**WORK INSTRUCTIONS:** The string "items" may appear in lines of the entries below. Report how many lines hold it, with only the number.

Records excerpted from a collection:
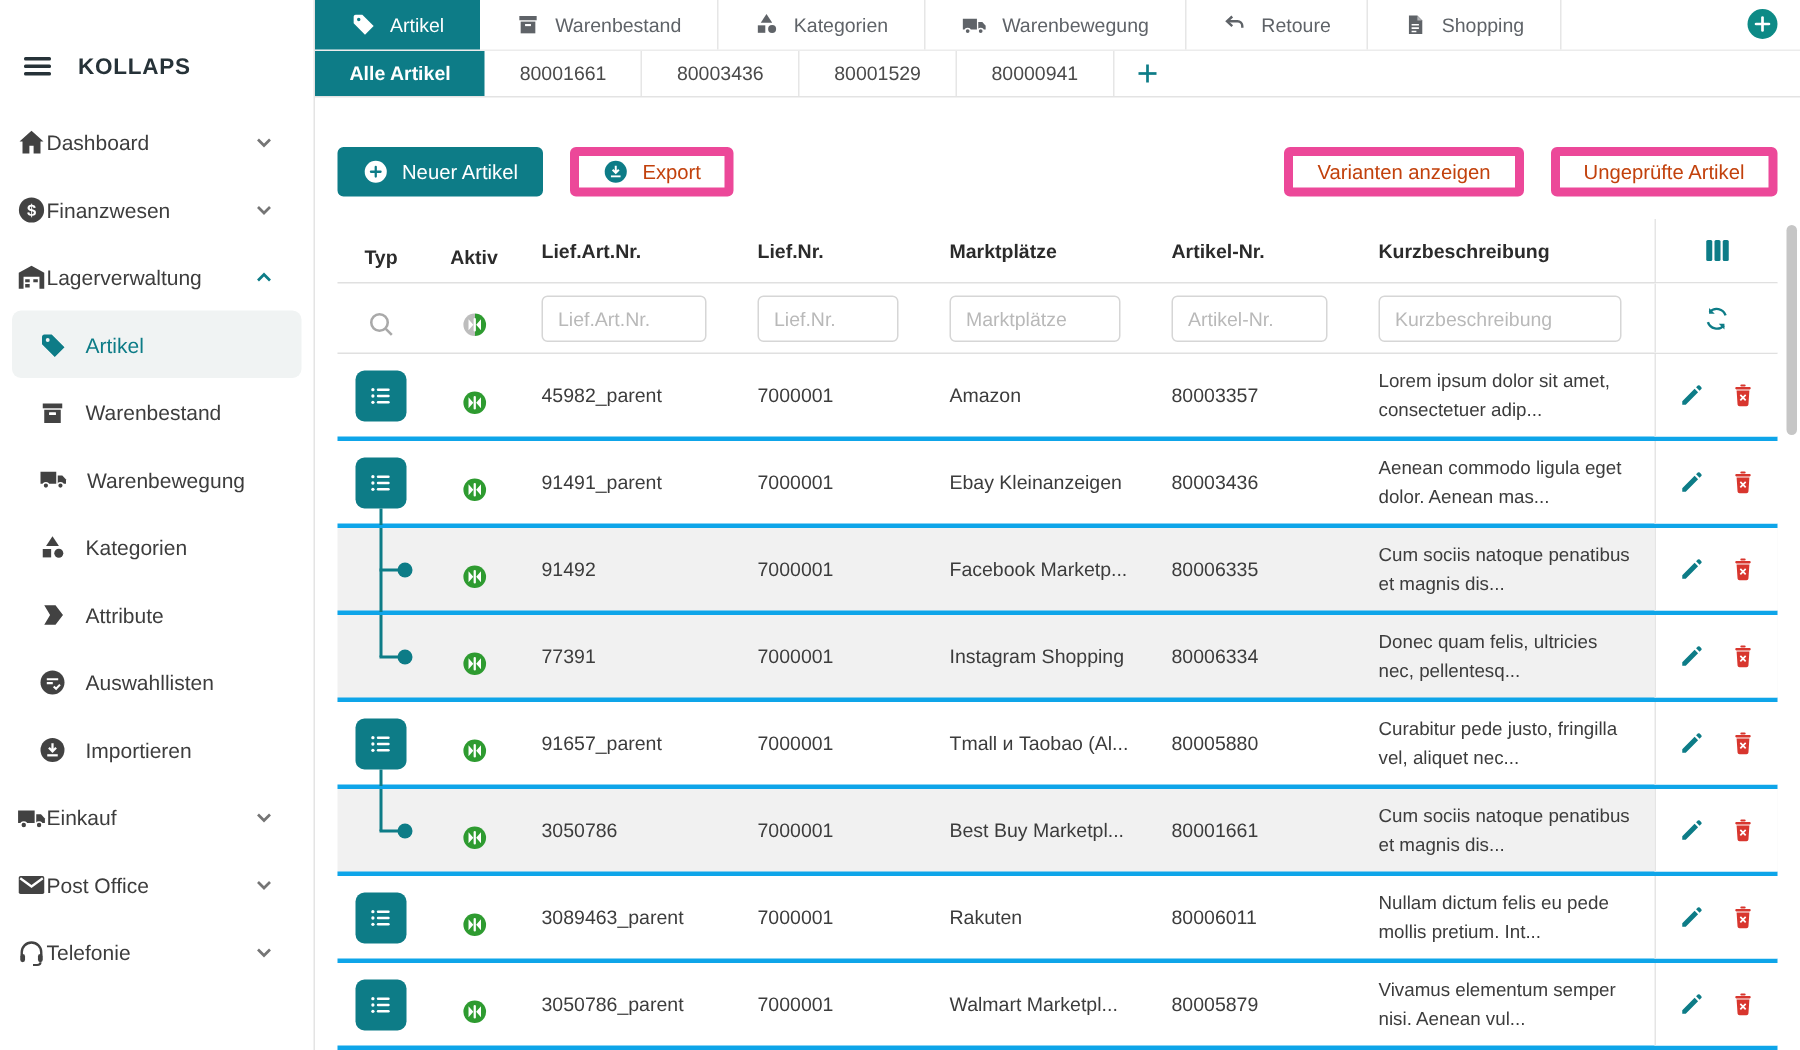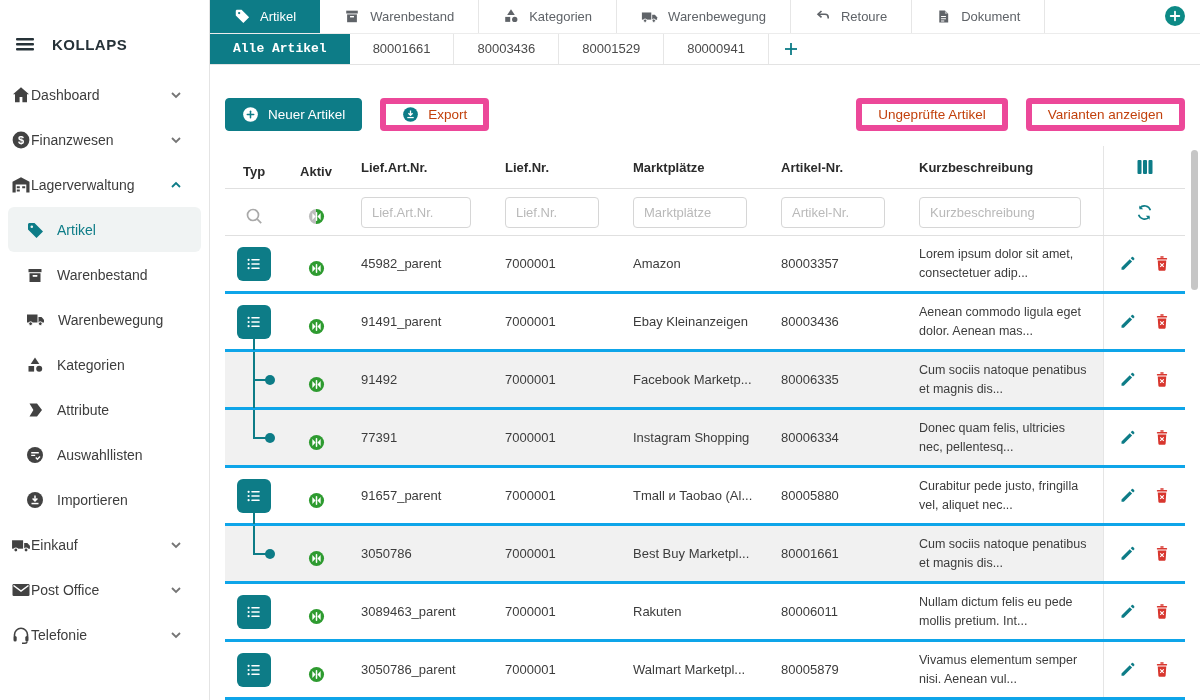--- a/index.html
+++ b/index.html
@@ -30,21 +30,21 @@
   .tab { display:flex; align-items:center; gap:10px; padding:0 24px; font-size:13px;
     color:#5f6368; cursor:pointer; border-right:1px solid #e6e6e6; }
   .tab .ti { display:flex; color:#5f6368; }
   .tab.active { background:#0d7c87; color:#fff; border-right:none; }
   .tab.active .ti { color:#fff; }
   .tab1-spacer { flex:1; display:flex; align-items:center; justify-content:flex-end; padding-right:12px; }
 
   .tabbar2 { height:33px; display:flex; align-items:stretch; border-bottom:1px solid #e3e3e3; }
   .subtab { display:flex; align-items:center; padding:0 23px; font-size:13px; color:#4a4a4a;
     cursor:pointer; border-right:1px solid #e6e6e6; }
-  .subtab.active { background:#0d7c87; color:#fff; font-weight:bold; border-right:none;font-family:Liberation Mono, monospace; }
+  .subtab.active { background:#0d7c87; color:#fff; font-weight:bold; border-right:none; }
   .subtab-plus { display:flex; align-items:center; padding:0 14px; cursor:pointer; border-right:none; }
 
   .content { flex:1; padding:0 15px; position:relative; }
 
   .toolbar { margin-top:33px; display:flex; align-items:center; }
   .btn { height:33px; border-radius:4px; font-size:13.5px; display:inline-flex; align-items:center;
     gap:9px; padding:0 16px; cursor:pointer; font-family:inherit; }
   .btn-primary { background:#0d7c87; color:#fff; border:1px solid #0d7c87; }
   .btn-outline { background:#fff; color:#c2410c; border:6px solid #ec4899; margin-left:18px; }
   .toolbar-right { margin-left:auto; display:flex; gap:18px; }
@@ -312,21 +312,21 @@
         <span>Retoure</span>
       </div>
       <div class="tab">
         <span class="ti">
             <svg width="15" height="15" viewBox="0 0 16 16">
               <path fill="currentColor" d="M3.5 1.5h6l3.5 3.5v9.5h-9.5z"></path>
               <path fill="#fff" d="M9.5 1.8V5h3.2z" opacity=".55"></path>
               <path stroke="#fff" stroke-width="1.1" d="M5.4 8h5.2M5.4 10.4h5.2M5.4 12.8h3.4"></path>
             </svg>
           </span>
-        <span>Dokument</span>
+        <span>Shopping</span>
       </div>
       <div class="tab1-spacer">
         <span class="icon-btn">
           <svg width="22" height="22" viewBox="0 0 22 22">
               <circle cx="11" cy="11" r="10" fill="#0d8a86"></circle>
               <rect x="10.1" y="5.8" width="1.8" height="10.4" rx=".9" fill="#fff"></rect>
               <rect x="5.8" y="10.1" width="10.4" height="1.8" rx=".9" fill="#fff"></rect>
             </svg>
         </span>
       </div>
@@ -370,24 +370,24 @@
         <button class="btn btn-outline">
           <svg width="17" height="17" viewBox="0 0 18 18">
               <circle cx="9" cy="9" r="7.8" fill="#0d7c87"></circle>
               <path stroke="#fff" stroke-width="1.4" fill="none" d="M9 4.8v4.6M6.8 7.6 9 9.8l2.2-2.2"></path>
               <rect x="5.6" y="11.6" width="6.8" height="1.3" fill="#fff"></rect>
             </svg>
           <span>Export</span>
         </button>
         <div class="toolbar-right">
           <button class="btn btn-outline">
-              <span>Ungeprüfte Artikel</span>
+              <span>Varianten anzeigen</span>
             </button>
           <button class="btn btn-outline">
-              <span>Varianten anzeigen</span>
+              <span>Ungeprüfte Artikel</span>
             </button>
         </div>
       </div>
 
       <div class="table">
 
         <div class="trow thead">
           <div class="cell-c">Typ</div>
           <div class="cell-c">Aktiv</div>
           <div class="cell">Lief.Art.Nr.</div>

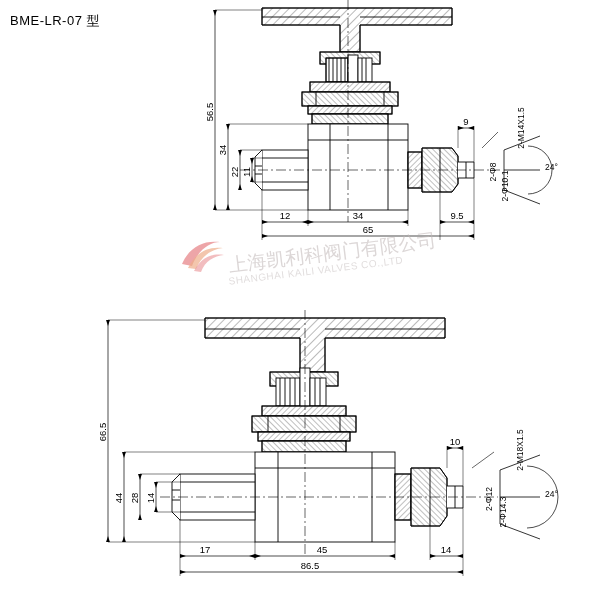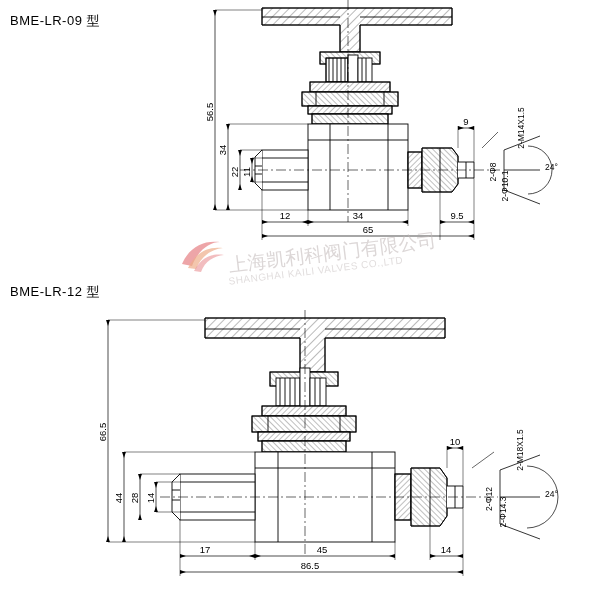--- a/index.html
+++ b/index.html
@@ -43,22 +43,21 @@
   .wm-en{left:48px;top:33px;font-size:10px;color:#c9c2c2;letter-spacing:.5px;}
   .wm-logo{
     position:absolute;left:0;top:4px;width:46px;height:40px;
   }
 </style>
 </head>
 <body>
 
 <div class="stage">
 
-  <div class="model-title" id="title-08">BME-LR-09 型</div>
-  <div class="model-title" id="title-12">BME-LR-12 型</div>
+  <div class="model-title" id="title-08">BME-LR-07 型</div>
 
   <svg viewBox="0 0 600 609">
     <defs>
       <pattern id="hatchR" width="6" height="6" patternTransform="rotate(45)" patternUnits="userSpaceOnUse">
         <line x1="0" y1="0" x2="0" y2="6" stroke="#000" stroke-width="0.6"></line>
       </pattern>
       <pattern id="hatchL" width="6" height="6" patternTransform="rotate(-45)" patternUnits="userSpaceOnUse">
         <line x1="0" y1="0" x2="0" y2="6" stroke="#000" stroke-width="0.6"></line>
       </pattern>
       <pattern id="hatchRf" width="4" height="4" patternTransform="rotate(45)" patternUnits="userSpaceOnUse">

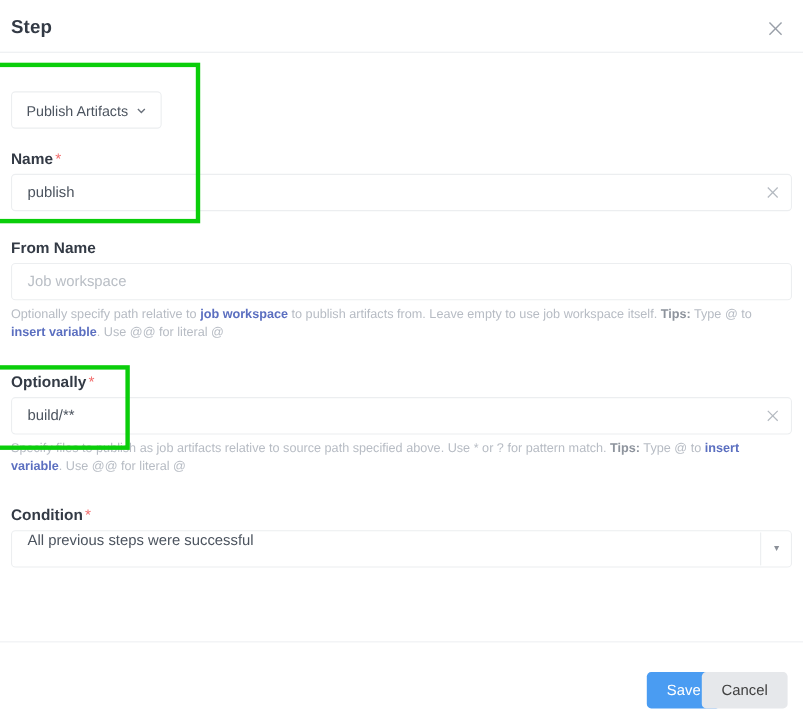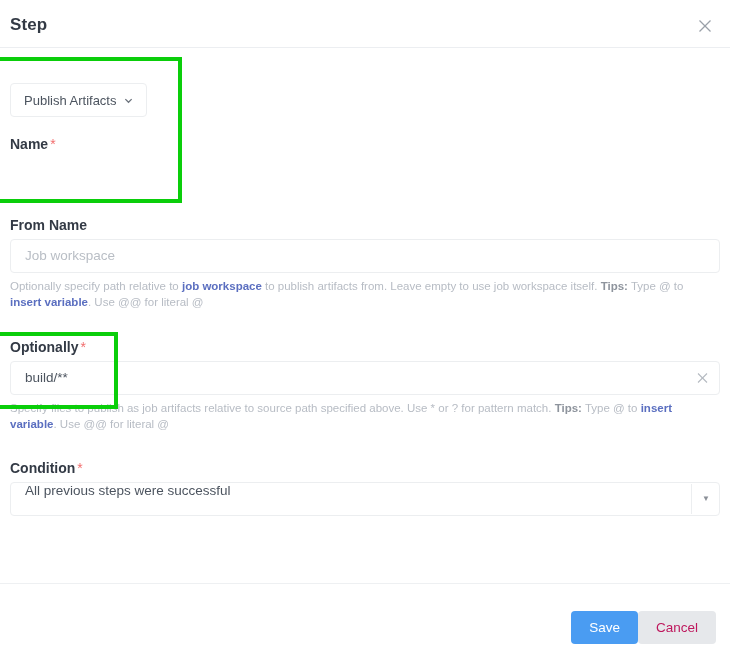--- a/index.html
+++ b/index.html
@@ -188,22 +188,22 @@
     position: absolute;
     top: 27px;
     height: 33px;
     border-radius: 4px;
     border: none;
     font-size: 13.5px;
     font-family: "Liberation Sans", sans-serif;
     cursor: pointer;
     padding: 0 18px;
   }
-  .btn-save { right: 92px; background: #4a9cf2; color: #fff; }
-  .btn-cancel { right: 14px; background: #e6e8eb; color: #be185d; }
+  .btn-save { right: 75px; background: #4a9cf2; color: #fff; }
+  .btn-cancel { right: 14px; background: #e6e8eb; color: #404040; }
 
   
   .hl {
     position: absolute;
     border: 4px solid #0ace0a;
     pointer-events: none;
     z-index: 20;
   }
   #hl-1 { left: -4px; top: 57px; width: 186px; height: 146px; }
   #hl-2 { left: -4px; top: 332px; width: 122px; height: 77px; }
@@ -235,20 +235,29 @@
             <polyline points="1.5,3.5 5,7 8.5,3.5"></polyline>
           </svg>
         </span>
       </div>
     </div>
 
     <div class="field-block" style="top: 80px;">
       <div class="label">
         <span>Name</span><span class="req">*</span>
       </div>
+      <div class="input">
+        <span>publish</span>
+        <span class="clear-icon">
+          <svg viewBox="0 0 13 13" width="13" height="13" fill="none" stroke="currentColor" stroke-width="1.1">
+            <line x1="2" y1="2" x2="11" y2="11"></line>
+            <line x1="11" y1="2" x2="2" y2="11"></line>
+          </svg>
+        </span>
+      </div>
     </div>
 
     <div class="field-block" style="top: 161px;">
       <div class="label">From Name</div>
       <div class="input placeholder">
         <span>Job workspace</span>
       </div>
       <div class="hint">
         <span>Optionally specify path relative to </span><a>job workspace</a><span> to publish artifacts from. Leave empty to use job workspace itself. </span><b>Tips:</b><span> Type @ to </span><a>insert variable</a><span>. Use @@ for literal @</span>
       </div>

**RESPONSE AREA:** 7